Banyak orang gunakan nama palsu atau nama samaran di fesbuk. Dalam pengalaman saya di fesbuk nama samaran dan nama palsu banyak digunakan oleh Syiah Rafidhah, Aswaja, intel, jihadis takfiri, bahkan juga Salafi Rodja, Salafi Tahdziri, dan Cyber Army PKS.
Saya dapatkan bahwa orang yang pakai nama samaran dan nama palsu banyak yang melakukan penyimpangan dalam akhlak dan adab. Minimal bicaranya kasar, mengumpat dengan ucapan-ucapan kotor, dan tak punya penghormatan kepada orang.
Pandangan Buya Hamka tentang pengunaan nama samaran patut direnungkan oleh siapa saja terutama mereka yang melakukannya. Simak celaan Buya Hamka berikut:
“Membuat fitnah kiri kanan adalah berlawanan dengan roh adab sopan santun. Orang yang bekerja demikian tidak dapat dimasukkan dalam barisan orang-orang beradab. Kalau dia seorang yang beradab, dia harus berani bicara terus terang, tidak berbicara di belakang dengan maksud memperbaiki.
Biasanya perangai yang rendah itu hanya dilakukan oleh orang yang rendah pula. Dibukanya “guci wasiat” orang dalam surat kabar, tetapi dengan nama samaran. Dia siarkan fitnah busuk, tetapi dengan memberi ingat kepada orang yang diberinya kabar supaya namanya sendiri sebagai sumber berita disembunyikan. Biasanya perangai yang begini dilakukan oleh orang yang rendah derajat terhadap diri orang yang berkedudukan tinggi. Dikerjakannya lantaran hasad dan dengki, atau lantaran amat senang melempar batu sembunyi tangan. Karena merasa jika berhadapan, semangatnya kalah oelah semangat orang yang difitnahkannya itu.

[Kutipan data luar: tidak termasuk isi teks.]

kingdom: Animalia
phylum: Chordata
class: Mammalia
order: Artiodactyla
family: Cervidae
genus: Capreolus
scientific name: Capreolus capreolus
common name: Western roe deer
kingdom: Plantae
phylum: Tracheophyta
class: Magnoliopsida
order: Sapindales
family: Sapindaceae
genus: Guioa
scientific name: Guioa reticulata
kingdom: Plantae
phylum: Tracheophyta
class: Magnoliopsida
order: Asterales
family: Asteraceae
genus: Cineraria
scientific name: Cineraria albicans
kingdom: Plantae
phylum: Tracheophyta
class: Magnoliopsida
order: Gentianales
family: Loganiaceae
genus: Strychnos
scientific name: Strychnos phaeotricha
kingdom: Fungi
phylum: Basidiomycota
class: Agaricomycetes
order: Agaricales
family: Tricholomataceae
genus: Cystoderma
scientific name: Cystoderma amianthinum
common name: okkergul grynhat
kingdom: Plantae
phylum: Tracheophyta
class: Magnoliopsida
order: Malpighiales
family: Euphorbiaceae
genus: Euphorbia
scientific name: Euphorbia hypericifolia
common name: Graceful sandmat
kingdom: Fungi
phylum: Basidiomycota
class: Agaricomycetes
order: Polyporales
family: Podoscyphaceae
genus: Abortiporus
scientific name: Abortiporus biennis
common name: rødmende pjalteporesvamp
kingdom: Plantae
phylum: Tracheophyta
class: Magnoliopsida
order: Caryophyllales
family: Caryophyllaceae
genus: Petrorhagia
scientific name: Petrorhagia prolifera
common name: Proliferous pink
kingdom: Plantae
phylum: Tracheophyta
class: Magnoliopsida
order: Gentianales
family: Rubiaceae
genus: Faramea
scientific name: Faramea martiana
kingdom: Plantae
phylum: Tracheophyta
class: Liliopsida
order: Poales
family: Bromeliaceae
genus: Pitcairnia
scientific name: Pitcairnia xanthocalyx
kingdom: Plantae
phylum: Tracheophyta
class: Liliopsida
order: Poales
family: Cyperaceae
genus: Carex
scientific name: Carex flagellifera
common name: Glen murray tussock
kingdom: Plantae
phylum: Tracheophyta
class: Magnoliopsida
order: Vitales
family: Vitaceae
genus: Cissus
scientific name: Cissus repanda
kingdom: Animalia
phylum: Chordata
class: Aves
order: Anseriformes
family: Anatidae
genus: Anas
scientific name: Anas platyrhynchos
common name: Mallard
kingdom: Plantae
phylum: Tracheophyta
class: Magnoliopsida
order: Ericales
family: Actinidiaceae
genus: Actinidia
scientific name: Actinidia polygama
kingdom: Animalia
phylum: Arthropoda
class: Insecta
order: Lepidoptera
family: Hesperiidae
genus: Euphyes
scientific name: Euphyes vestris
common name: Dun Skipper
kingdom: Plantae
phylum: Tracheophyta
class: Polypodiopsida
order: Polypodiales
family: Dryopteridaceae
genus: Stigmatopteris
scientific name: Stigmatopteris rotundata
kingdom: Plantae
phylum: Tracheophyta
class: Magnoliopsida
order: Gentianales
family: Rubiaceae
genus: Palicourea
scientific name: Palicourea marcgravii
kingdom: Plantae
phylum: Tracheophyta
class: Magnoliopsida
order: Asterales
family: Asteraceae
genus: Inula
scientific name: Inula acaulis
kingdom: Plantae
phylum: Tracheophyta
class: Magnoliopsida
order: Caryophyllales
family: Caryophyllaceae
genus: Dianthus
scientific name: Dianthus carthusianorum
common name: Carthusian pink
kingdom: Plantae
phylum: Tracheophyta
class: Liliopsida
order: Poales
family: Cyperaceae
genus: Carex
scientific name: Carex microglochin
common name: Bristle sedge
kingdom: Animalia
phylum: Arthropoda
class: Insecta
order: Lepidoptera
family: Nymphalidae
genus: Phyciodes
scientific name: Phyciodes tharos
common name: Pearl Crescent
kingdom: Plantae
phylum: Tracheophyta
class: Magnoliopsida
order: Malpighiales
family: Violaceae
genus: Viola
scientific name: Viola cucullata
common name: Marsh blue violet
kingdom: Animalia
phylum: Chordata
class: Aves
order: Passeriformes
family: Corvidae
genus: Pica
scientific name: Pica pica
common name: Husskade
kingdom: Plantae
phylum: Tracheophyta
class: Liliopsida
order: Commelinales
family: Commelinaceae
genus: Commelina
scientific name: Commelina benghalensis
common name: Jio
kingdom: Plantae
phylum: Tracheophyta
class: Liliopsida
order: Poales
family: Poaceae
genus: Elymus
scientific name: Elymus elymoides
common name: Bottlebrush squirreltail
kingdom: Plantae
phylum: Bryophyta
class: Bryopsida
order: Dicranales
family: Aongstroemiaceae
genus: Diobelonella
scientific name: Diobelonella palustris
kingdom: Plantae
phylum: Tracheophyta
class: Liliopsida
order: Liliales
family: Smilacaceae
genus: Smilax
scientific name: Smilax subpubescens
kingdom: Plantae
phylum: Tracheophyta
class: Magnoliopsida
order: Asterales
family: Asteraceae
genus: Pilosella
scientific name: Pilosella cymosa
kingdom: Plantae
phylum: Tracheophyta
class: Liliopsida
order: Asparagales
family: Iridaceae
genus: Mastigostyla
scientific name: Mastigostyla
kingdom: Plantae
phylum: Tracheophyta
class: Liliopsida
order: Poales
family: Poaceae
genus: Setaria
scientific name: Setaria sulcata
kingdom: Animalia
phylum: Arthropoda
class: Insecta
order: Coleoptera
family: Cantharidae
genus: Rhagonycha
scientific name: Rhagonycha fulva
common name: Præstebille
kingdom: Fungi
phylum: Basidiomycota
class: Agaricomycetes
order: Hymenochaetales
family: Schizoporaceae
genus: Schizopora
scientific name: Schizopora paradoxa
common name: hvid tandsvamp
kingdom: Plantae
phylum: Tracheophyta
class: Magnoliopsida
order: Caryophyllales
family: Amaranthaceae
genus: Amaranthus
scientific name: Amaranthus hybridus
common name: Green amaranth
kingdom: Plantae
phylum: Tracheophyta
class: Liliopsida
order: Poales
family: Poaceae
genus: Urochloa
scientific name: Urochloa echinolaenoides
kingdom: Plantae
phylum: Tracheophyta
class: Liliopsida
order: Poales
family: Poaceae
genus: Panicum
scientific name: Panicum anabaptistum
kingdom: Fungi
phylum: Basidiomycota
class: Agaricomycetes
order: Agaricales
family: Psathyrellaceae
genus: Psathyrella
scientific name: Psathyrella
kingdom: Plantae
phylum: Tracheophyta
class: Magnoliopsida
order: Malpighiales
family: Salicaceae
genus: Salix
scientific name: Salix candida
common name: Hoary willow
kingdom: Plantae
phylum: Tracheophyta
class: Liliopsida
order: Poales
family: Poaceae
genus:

Kalau benar orang yang difitnahnya itu bersalah, apa sebab dipakai nama samaran? Dia mengakui dalam batinnya, itu hanya “isapan jempol” dari dia sendiri. Maka dipakainya nama samaran, karena dia percaya juga akan ketinggian orang yang difitnahkannya, dan akan dapat menarik tangan hakim buat membekuk batang lehernya. Jadi di dalam memfitnahkan orang, dia masih berlindung kepada orang yang difitnahkannya itu…
Yang menjadi tanda kerendahan budi juga, ialah “surat kaleng”, mengirimkan surat tidak bertanda tangan kepada seseorang, memaki atau memfitnah orang lain. Selain melanggar hukum keadilan, sehingga bisa dihukum kalau tertangkap tangan, adalah bukti kerendahan budi pekerti.”